### PROBLEM DESCRIPTION
Copy the lines of the listing below word for word, from the line holding "Забор на участок 10 соток" through the line holding "다. 다음은 현재 사용 가능한 인기 있는 무료 베트남", inclusive. Leave the pictures out of your answer.

### SUPPLIED ENTRIES
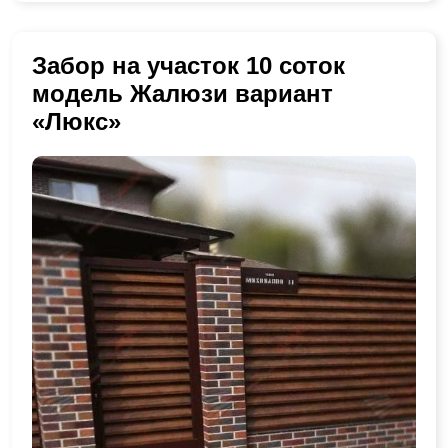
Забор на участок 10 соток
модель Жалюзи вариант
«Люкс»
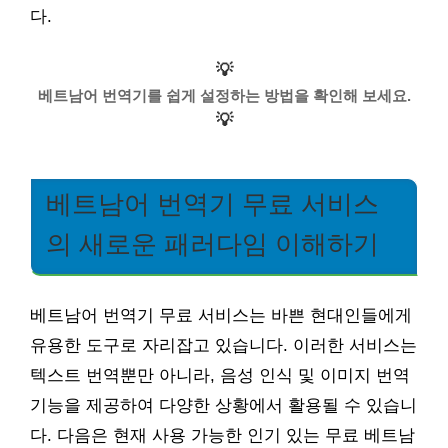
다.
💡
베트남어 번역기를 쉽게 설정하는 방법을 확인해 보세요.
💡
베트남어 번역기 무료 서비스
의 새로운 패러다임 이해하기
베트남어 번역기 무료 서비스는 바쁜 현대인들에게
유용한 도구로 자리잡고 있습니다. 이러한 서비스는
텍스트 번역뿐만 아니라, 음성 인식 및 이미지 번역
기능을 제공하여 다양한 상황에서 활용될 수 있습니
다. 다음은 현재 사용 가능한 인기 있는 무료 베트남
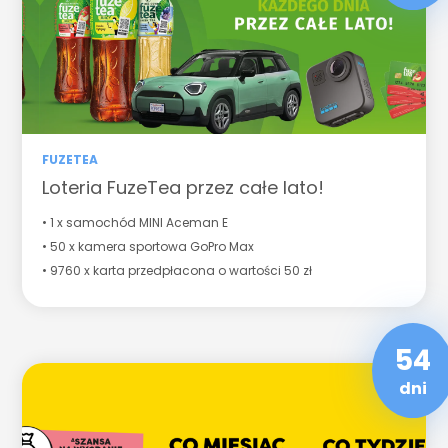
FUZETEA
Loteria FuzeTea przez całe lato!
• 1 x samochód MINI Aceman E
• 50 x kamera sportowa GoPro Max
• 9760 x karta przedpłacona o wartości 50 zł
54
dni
==
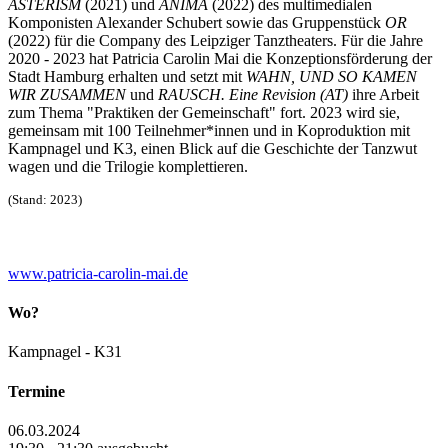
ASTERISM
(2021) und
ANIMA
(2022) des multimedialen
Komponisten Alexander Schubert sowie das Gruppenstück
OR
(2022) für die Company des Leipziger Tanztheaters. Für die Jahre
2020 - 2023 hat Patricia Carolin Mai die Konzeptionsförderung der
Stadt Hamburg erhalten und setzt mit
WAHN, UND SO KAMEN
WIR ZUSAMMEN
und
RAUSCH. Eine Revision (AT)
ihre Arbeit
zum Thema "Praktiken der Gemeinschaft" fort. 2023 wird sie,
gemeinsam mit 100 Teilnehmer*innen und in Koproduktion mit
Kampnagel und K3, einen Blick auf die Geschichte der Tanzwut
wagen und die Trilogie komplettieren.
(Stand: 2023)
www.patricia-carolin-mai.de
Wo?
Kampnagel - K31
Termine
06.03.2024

### EXERCISE ANSWER
Забор на участок 10 соток
модель Жалюзи вариант
«Люкс»
다.
💡
베트남어 번역기를 쉽게 설정하는 방법을 확인해 보세요.
💡
베트남어 번역기 무료 서비스
의 새로운 패러다임 이해하기
베트남어 번역기 무료 서비스는 바쁜 현대인들에게
유용한 도구로 자리잡고 있습니다. 이러한 서비스는
텍스트 번역뿐만 아니라, 음성 인식 및 이미지 번역
기능을 제공하여 다양한 상황에서 활용될 수 있습니
다. 다음은 현재 사용 가능한 인기 있는 무료 베트남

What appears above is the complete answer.